- About this exercise -
Which lines of the records below contain the string "работы"? Report each of them.

+++

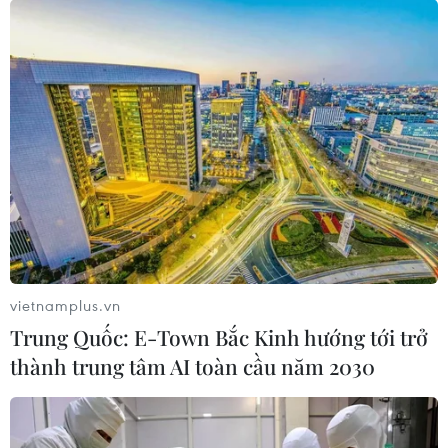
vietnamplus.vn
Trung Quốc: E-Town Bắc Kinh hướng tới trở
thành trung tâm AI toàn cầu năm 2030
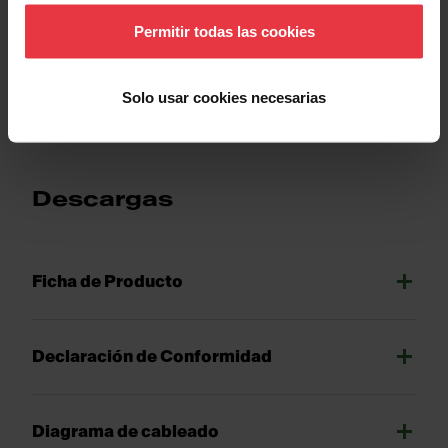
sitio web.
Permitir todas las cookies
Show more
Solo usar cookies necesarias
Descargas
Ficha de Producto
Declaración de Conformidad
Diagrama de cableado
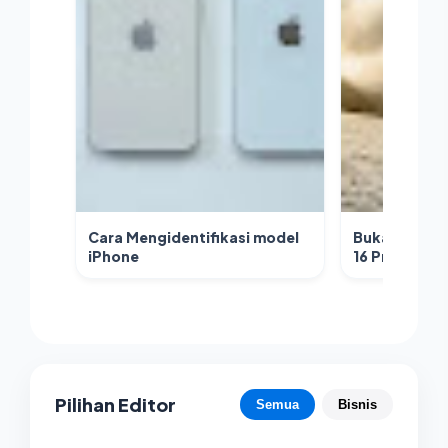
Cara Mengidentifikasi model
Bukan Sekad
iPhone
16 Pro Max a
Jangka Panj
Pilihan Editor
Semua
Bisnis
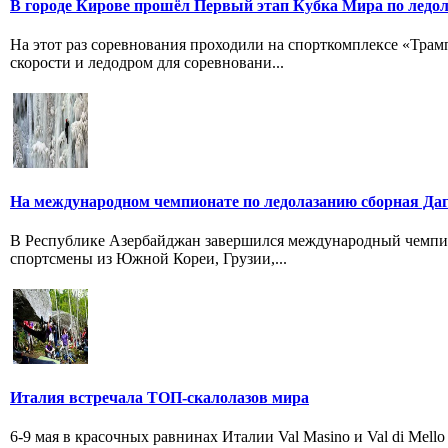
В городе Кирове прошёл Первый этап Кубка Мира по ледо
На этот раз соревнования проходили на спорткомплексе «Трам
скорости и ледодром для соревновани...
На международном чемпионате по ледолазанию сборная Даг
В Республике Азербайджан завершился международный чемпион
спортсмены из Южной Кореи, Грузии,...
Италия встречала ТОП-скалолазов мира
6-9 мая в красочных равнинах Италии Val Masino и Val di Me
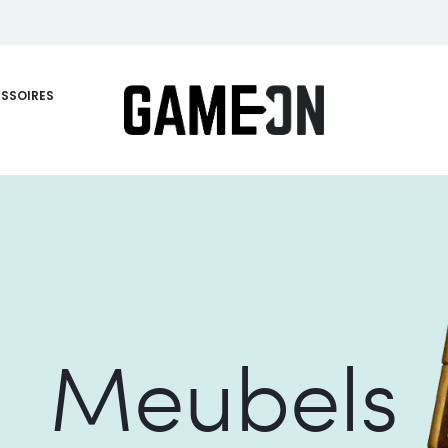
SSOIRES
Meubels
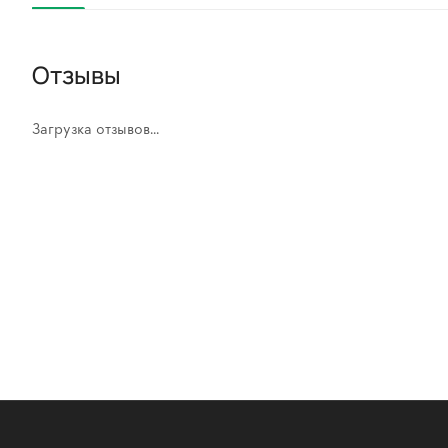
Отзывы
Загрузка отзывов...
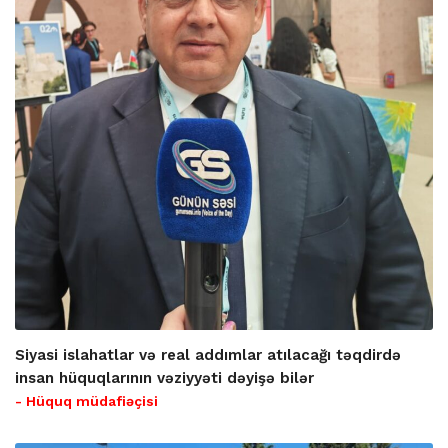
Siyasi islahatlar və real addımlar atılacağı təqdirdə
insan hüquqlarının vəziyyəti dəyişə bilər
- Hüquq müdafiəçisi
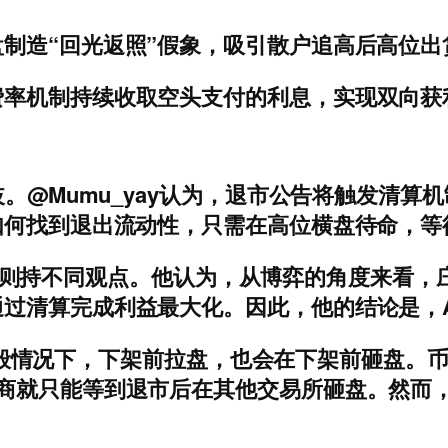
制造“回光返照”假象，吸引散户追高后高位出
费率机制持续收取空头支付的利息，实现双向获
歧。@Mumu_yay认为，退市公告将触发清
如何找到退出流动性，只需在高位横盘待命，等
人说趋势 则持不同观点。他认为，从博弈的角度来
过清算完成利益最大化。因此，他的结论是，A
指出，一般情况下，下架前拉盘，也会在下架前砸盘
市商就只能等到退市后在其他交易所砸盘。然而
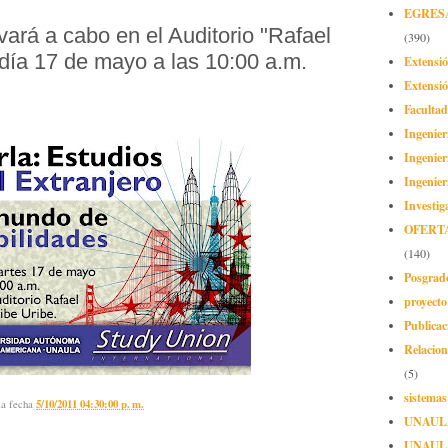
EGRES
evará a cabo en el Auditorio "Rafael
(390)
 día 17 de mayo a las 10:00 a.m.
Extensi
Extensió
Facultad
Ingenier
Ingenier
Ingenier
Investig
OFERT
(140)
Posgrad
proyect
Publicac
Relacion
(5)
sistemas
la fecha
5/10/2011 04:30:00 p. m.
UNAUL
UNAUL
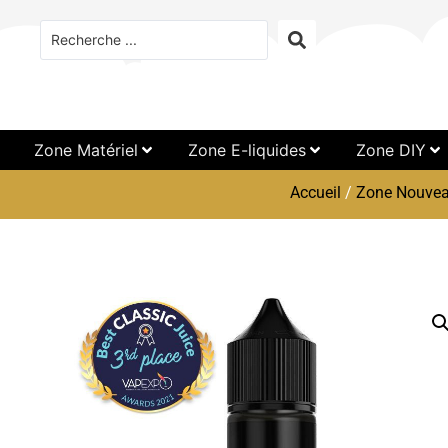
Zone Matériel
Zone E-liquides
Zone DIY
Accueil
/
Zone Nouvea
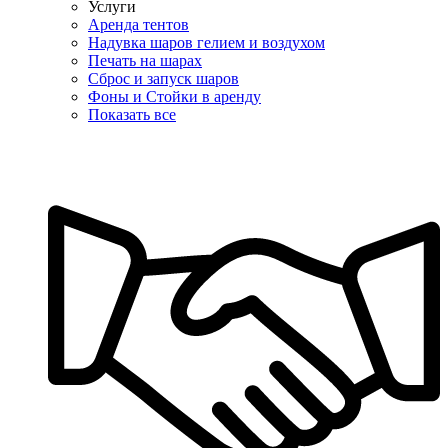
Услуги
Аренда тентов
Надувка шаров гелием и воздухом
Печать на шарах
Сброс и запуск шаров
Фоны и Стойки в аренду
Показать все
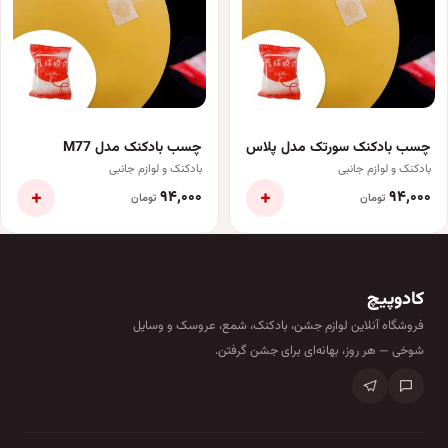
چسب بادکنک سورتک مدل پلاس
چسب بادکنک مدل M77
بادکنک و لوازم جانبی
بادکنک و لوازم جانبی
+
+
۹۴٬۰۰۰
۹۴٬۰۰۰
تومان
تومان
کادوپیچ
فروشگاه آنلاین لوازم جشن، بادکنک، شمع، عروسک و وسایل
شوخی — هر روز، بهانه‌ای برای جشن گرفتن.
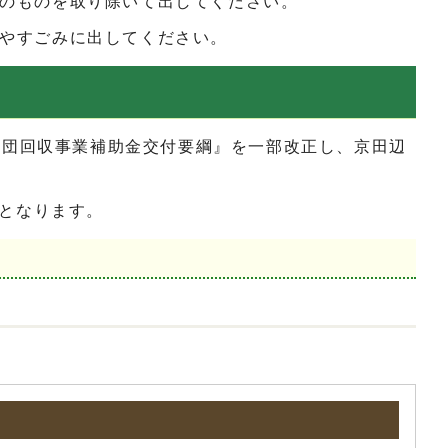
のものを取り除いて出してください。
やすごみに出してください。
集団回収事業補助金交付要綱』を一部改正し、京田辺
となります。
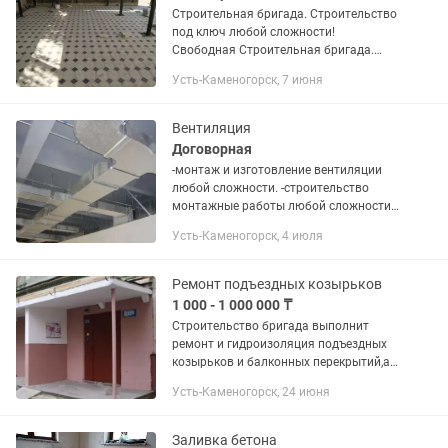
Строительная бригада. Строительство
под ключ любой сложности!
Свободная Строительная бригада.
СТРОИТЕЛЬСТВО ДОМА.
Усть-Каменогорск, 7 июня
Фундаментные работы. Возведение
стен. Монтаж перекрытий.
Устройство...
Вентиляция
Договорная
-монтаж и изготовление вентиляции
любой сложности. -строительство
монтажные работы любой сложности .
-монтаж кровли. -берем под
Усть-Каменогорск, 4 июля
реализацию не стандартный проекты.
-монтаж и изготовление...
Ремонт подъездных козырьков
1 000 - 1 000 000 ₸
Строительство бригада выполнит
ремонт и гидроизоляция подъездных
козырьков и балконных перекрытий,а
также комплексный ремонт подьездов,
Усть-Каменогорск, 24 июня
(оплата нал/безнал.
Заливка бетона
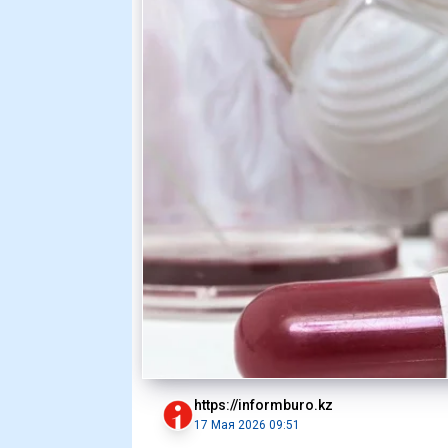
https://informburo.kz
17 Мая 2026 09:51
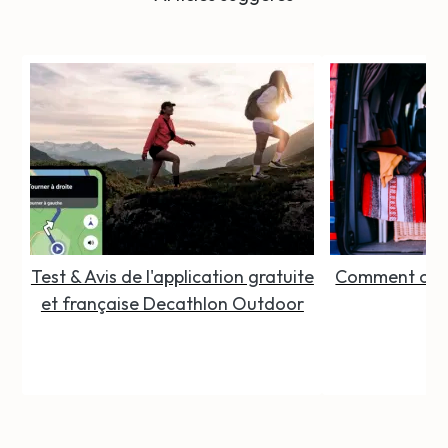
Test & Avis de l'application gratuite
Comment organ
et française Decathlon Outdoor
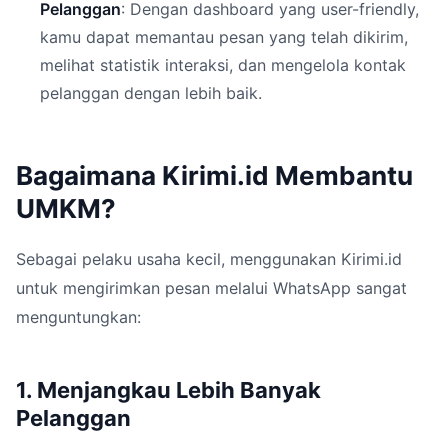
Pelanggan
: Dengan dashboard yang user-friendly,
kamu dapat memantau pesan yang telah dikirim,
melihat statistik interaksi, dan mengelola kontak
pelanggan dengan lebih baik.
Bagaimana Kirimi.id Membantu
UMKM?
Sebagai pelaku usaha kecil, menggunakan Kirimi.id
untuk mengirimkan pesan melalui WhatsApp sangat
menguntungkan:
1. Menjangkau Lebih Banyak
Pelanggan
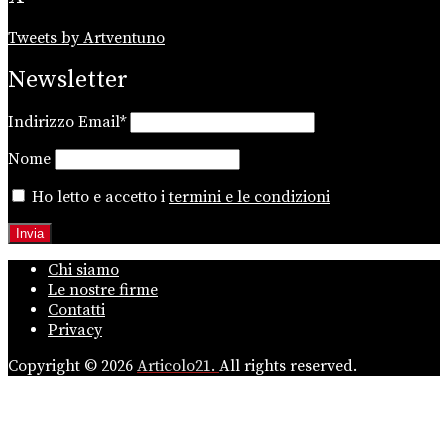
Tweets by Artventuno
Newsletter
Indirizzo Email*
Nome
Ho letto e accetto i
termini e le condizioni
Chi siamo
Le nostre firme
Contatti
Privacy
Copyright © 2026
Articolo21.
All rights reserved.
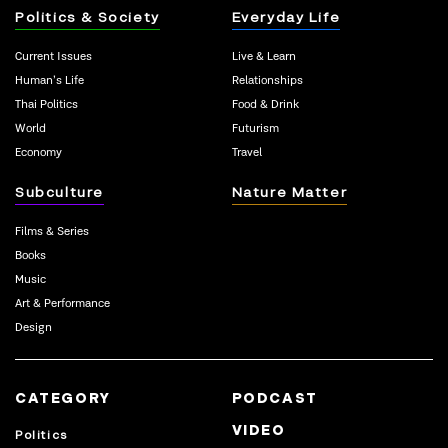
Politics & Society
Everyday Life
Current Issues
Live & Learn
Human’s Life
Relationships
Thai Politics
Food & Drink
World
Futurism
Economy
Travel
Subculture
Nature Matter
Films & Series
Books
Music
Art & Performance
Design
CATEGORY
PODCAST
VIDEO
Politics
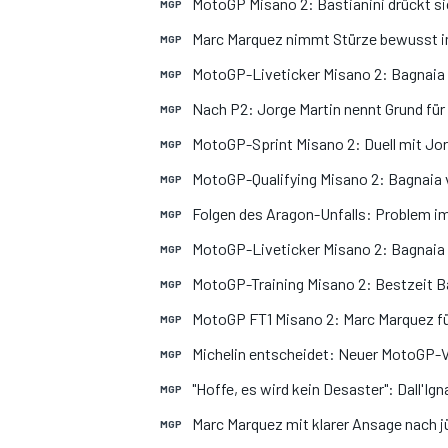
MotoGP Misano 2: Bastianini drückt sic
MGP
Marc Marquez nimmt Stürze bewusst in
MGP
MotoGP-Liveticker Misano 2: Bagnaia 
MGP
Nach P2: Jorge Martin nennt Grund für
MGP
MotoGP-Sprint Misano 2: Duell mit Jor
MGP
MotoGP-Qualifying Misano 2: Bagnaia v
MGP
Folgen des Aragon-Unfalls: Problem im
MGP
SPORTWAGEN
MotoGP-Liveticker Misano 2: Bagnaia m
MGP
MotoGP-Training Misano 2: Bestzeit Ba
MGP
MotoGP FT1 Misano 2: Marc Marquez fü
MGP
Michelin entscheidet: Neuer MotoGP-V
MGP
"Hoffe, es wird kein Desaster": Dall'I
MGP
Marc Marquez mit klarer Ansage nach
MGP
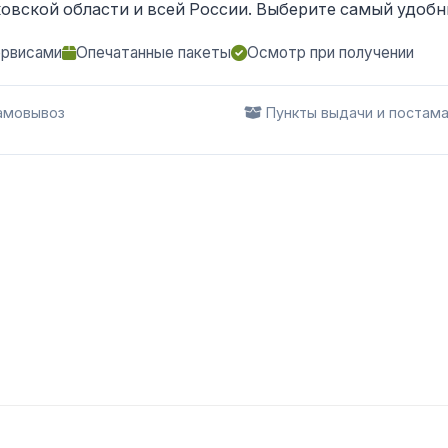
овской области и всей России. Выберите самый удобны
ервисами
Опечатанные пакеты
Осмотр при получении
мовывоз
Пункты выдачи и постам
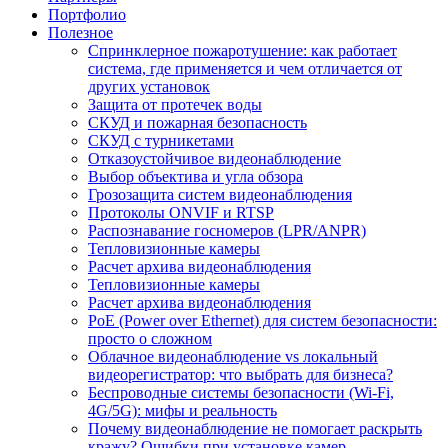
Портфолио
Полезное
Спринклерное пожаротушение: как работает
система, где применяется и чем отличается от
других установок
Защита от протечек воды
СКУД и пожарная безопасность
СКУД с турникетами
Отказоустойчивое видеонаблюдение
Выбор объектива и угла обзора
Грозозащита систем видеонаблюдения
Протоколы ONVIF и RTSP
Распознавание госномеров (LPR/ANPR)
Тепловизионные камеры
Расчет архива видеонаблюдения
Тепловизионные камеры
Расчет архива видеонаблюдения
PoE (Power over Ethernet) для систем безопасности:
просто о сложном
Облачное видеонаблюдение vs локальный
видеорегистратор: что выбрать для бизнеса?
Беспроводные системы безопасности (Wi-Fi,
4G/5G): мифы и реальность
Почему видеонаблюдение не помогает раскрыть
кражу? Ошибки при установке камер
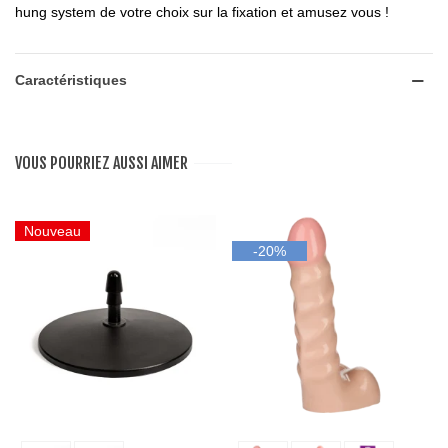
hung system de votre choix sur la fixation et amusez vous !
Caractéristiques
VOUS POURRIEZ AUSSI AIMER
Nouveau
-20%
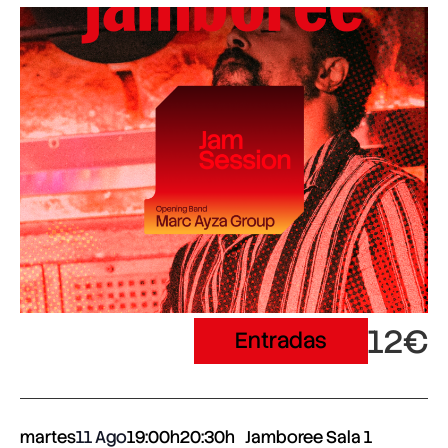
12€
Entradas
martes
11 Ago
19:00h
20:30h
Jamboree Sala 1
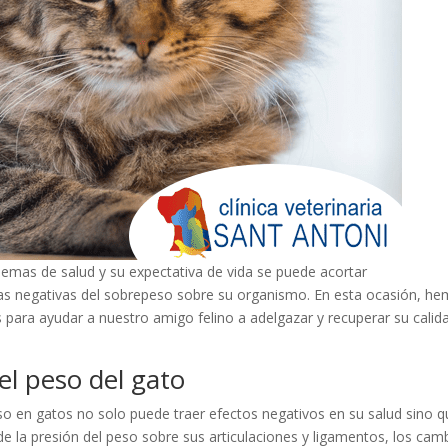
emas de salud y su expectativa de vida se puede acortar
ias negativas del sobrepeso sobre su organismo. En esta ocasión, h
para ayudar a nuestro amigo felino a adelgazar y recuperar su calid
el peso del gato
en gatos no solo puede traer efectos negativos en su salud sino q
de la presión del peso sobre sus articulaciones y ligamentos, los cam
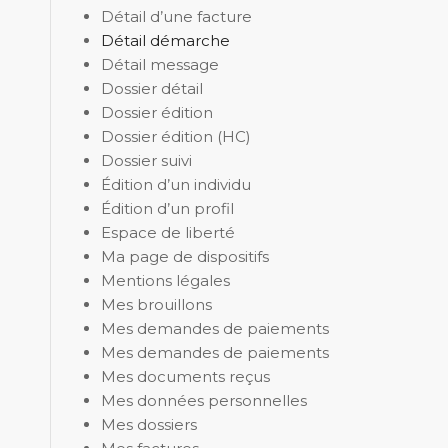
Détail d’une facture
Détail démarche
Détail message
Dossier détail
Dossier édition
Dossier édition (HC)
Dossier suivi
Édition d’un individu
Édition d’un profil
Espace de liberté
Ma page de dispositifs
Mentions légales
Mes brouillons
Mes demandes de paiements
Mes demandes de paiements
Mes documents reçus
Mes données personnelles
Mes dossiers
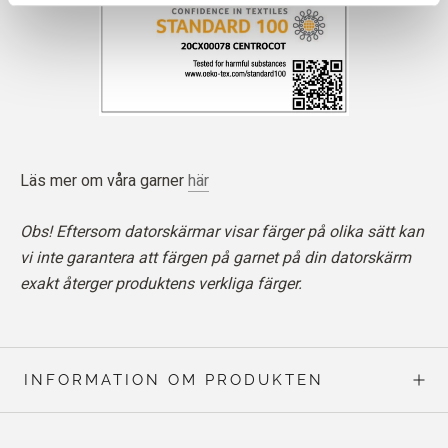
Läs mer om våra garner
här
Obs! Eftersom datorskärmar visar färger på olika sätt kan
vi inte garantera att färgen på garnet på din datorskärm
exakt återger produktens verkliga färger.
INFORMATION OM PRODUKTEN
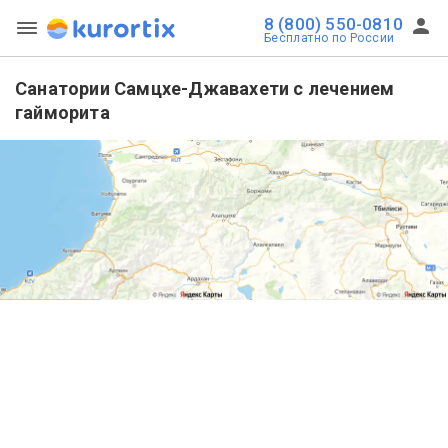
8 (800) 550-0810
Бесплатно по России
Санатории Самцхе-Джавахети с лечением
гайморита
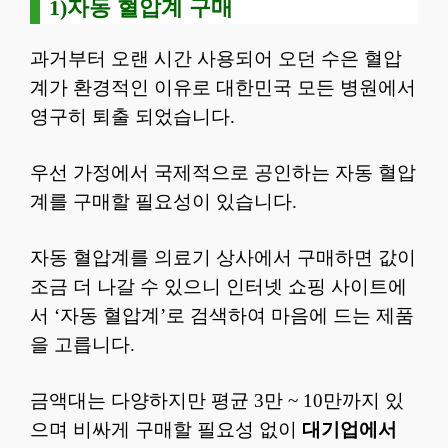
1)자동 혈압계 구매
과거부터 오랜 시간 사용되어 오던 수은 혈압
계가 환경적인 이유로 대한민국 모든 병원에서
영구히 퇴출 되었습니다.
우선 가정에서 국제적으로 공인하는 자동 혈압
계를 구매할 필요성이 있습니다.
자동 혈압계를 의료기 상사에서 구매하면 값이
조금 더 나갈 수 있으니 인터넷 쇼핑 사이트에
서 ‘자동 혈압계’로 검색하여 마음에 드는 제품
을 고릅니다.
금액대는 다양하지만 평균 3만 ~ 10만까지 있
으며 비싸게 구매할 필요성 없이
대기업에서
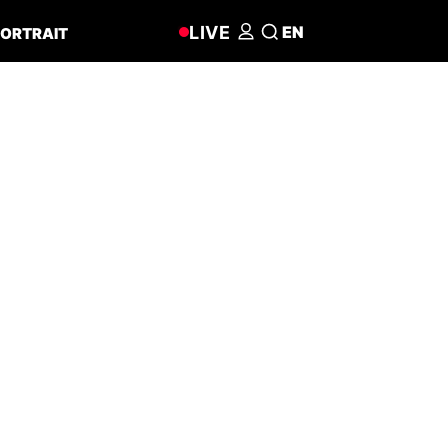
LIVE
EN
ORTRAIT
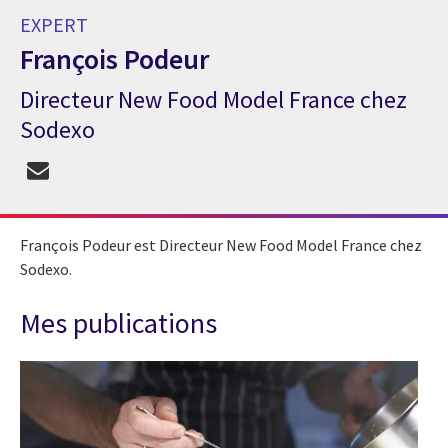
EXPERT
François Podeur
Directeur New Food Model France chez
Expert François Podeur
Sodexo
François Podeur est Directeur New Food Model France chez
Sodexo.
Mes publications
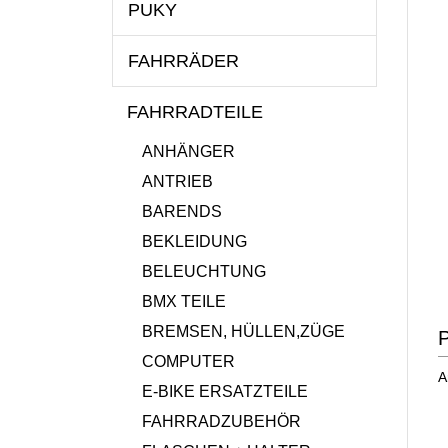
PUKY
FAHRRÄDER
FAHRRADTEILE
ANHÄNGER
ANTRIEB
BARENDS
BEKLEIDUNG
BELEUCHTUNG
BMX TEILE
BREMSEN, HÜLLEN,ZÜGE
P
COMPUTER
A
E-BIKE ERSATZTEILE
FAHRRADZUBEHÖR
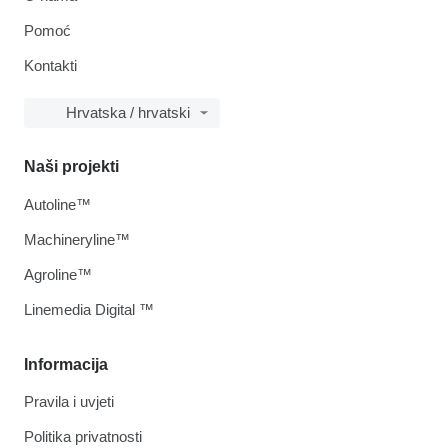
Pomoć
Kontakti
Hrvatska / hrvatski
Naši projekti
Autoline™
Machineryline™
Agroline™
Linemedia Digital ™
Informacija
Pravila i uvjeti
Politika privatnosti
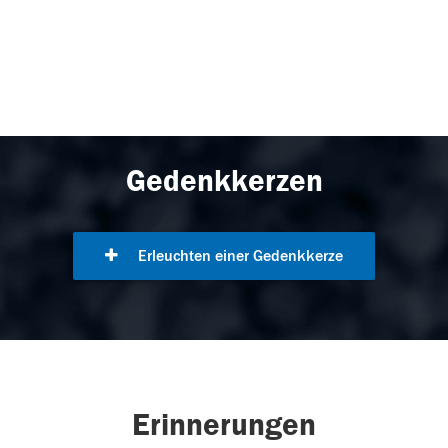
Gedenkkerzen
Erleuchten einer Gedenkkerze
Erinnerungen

+++

- Written solution -
Фундаментные работы. Возведение
монтажные работы любой сложности .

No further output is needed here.